Evidence that Fran is part of Warwick's history even if this doesn't get mentioned in books about Warwickshire
In my previous post, I wrote about wide-legged trousers and I’m pleased to report that they had their first outing last Saturday afternoon. When I’m standing still, they look like a long, voluminous skirt. When I move, they flap around my legs, creating a slight breeze, and if I move quickly, such as when I run for the bus, they create a weather system of their own which gets reported in the Shetlands by bewildered meteorologists.
Fortunately, on Saturday afternoon, I was mainly standing still, helping my friend Sheila (S C Skillman) at her book launch. I’m the one in the denim jacket, in case you’ve never seen an image of me. As you can see, I’m wearing my wide-legged trousers and Sheila is wearing what looks like just one leg of my wide-legged trousers.
I’m holding a copy of Sheila’s book which is called ‘A-Z of Warwick’. I was asking her questions as part of the launch which happened in Pageant House in Warwick, a beautiful Georgian building which is home to the registry office where weddings are held and home to the Warwick Visitor Centre for tourists where Sheila held the launch. It’s also now home to the memory of a woman who brought in enough material with her to curtain Pageant House.
You can see cards and information on shelves and racks around us and the only reason none of it is flying around the room is because I’m not moving.
Sheila and I both live in Warwick - it’s my birth town - so I was pleased to help launch her book. It’s subtitled ‘Places, People, History’ and I have so many personal connections with the things about which Sheila writes. Her book is packed with great colour photos and she’s let me share some here.
This (below) is Priory Park where I went when I was bunking off school although Sheila’s failed to mention this in her chapter on the park.
She does mention other fascinating facts, though, such as that a mansion built in the grounds of what is now Priory Park was sold to some Americans who shipped several thousand tons of the demolished house to Richmond, Virginia, in the 1920s. Had I been alive then, I could have provided them with a pair of wide-legged trousers with which to bag up the rubble.
This is part of Hill Close Gardens.
As Sheila outlines in one of her uber-researched descriptions, Hill Close Gardens is a collection of restored detached Victorian gardens, each one maintained by a volunteer. One of those volunteers is my husband (although Sheila doesn’t mention this) and you may remember I wrote recently about having to learn new gardening terms such as ‘bean plant’ and ‘raspberry bush’ to help him on his allotment because he had broken his collarbone. His allotment is, in fact, one of the gardens at Hill Close. Fortunately for him, for me, and for the bean plants and raspberry bushes, he has recovered sufficiently to begin gardening again.
And this is the East Gate of the town of Warwick, very near the castle. Sheila explains how this is now a holiday home owned by English Heritage. She doesn’t tell you this in the book but it costs nine million pounds a week to stay there.

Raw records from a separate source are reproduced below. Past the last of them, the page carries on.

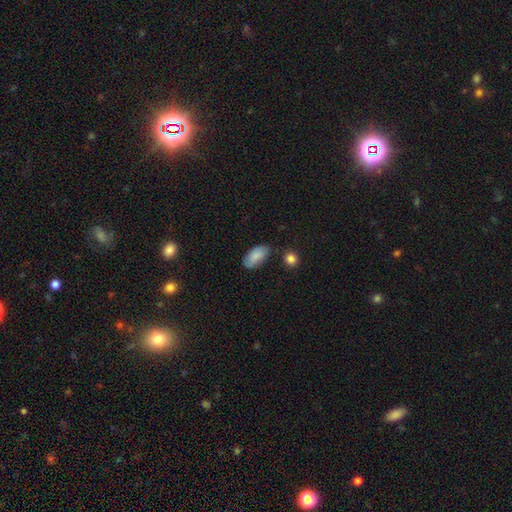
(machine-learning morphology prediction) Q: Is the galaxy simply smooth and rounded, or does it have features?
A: smooth — 85%.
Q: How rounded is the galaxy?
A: in between — 93%.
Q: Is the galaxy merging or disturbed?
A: none — 75%.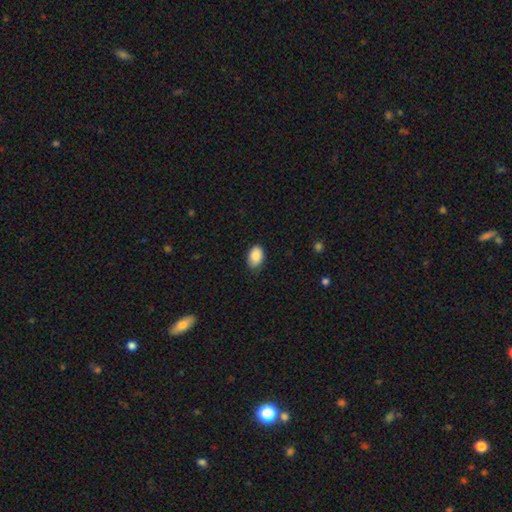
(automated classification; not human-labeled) Q: Smooth or featured?
A: smooth (89%); runner-up: star or artifact (7%)
Q: How rounded?
A: in between (85%); runner-up: round (14%)
Q: Merging?
A: none (80%); runner-up: minor disturbance (17%)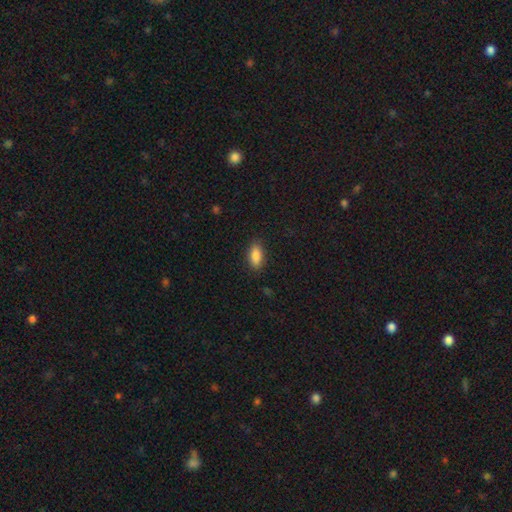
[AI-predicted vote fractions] smooth_or_featured: smooth (p=0.87) [alt: star or artifact p=0.07]
how_rounded: in between (p=0.87) [alt: cigar-shaped p=0.10]
merging: none (p=0.87) [alt: minor disturbance p=0.09]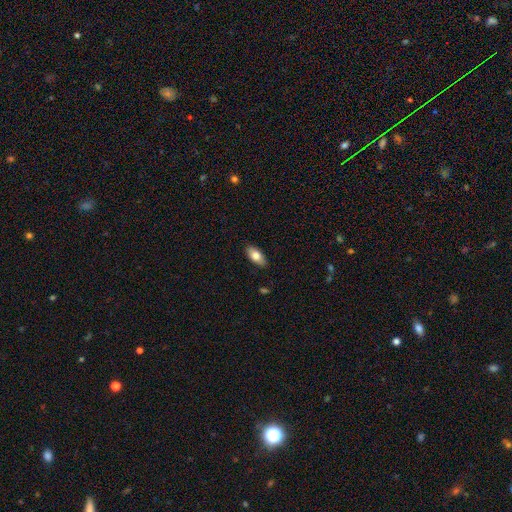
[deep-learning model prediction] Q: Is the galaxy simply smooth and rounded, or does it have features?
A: smooth — 79%.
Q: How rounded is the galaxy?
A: in between — 91%.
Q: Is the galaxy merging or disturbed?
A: none — 88%.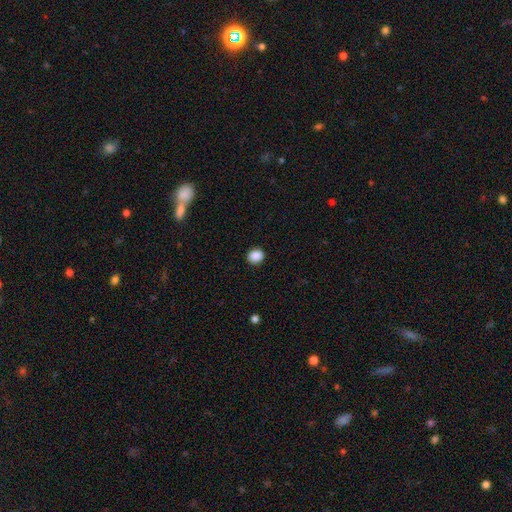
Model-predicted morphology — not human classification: A smooth galaxy with no disk features (89%) that is round (68%).

Vote fractions:
- Smooth or featured? smooth: 89% / star or artifact: 9% / featured or disk: 2%
- How rounded? round: 68% / in between: 31% / cigar-shaped: 1%
- Merging? none: 91% / minor disturbance: 6% / major disturbance: 2% / merger: 1%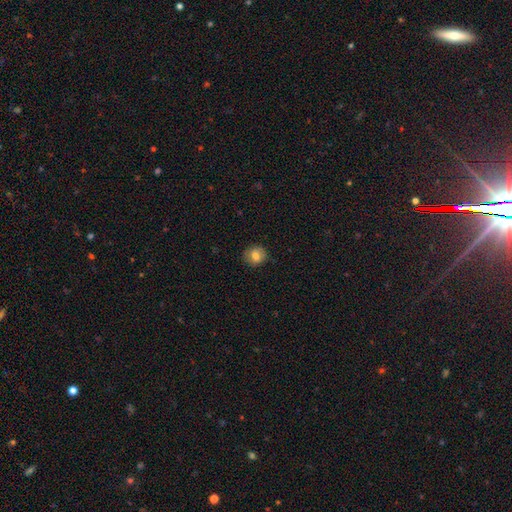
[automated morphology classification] smooth_or_featured: smooth (p=0.76) [alt: featured or disk p=0.14]
how_rounded: round (p=0.79) [alt: in between p=0.20]
merging: none (p=0.84) [alt: minor disturbance p=0.12]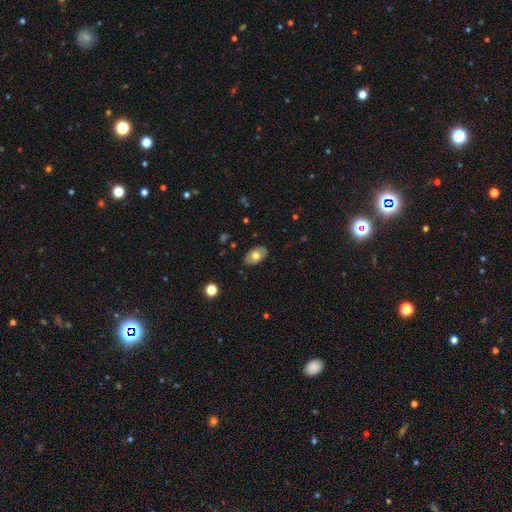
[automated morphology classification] This is likely a smooth galaxy (62%). How rounded: clearly in between (90%). Merging: clearly none (85%).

Neither does she mention that when I first moved back to Warwick after many years in South West London, this was my office. The 11th century East Gate was used by the Victorian-built school adjacent to it: King’s High School for Girls. I taught English there and the English department office was in East Gate itself. I sat at a desk, looking out of that arched window under the clock, marking books and wondering whether my feet, blocks of ice in a poorly-heated medieval tower, would ever recognise themselves as feet again.
If only, back then, I had had a pair of wide-legged trousers to wrap around my cold legs nineteen times and keep me warm.
I hope you’ve enjoyed this trouser update and the information about Sheila’s book. She has written other Warwickshire books too (‘Paranormal Warwickshire’ and ‘Illustrated Tales of Warwickshire’) and is making a reputation for herself as quite the expert on the county and I’m happy to say that even though she doesn’t mention me in any of the books.
I'm happy to wait for the 2nd edition, Sheila. Don't go to any trouble ;)
So funny! I'm loving the saga of the wide-legged trousers.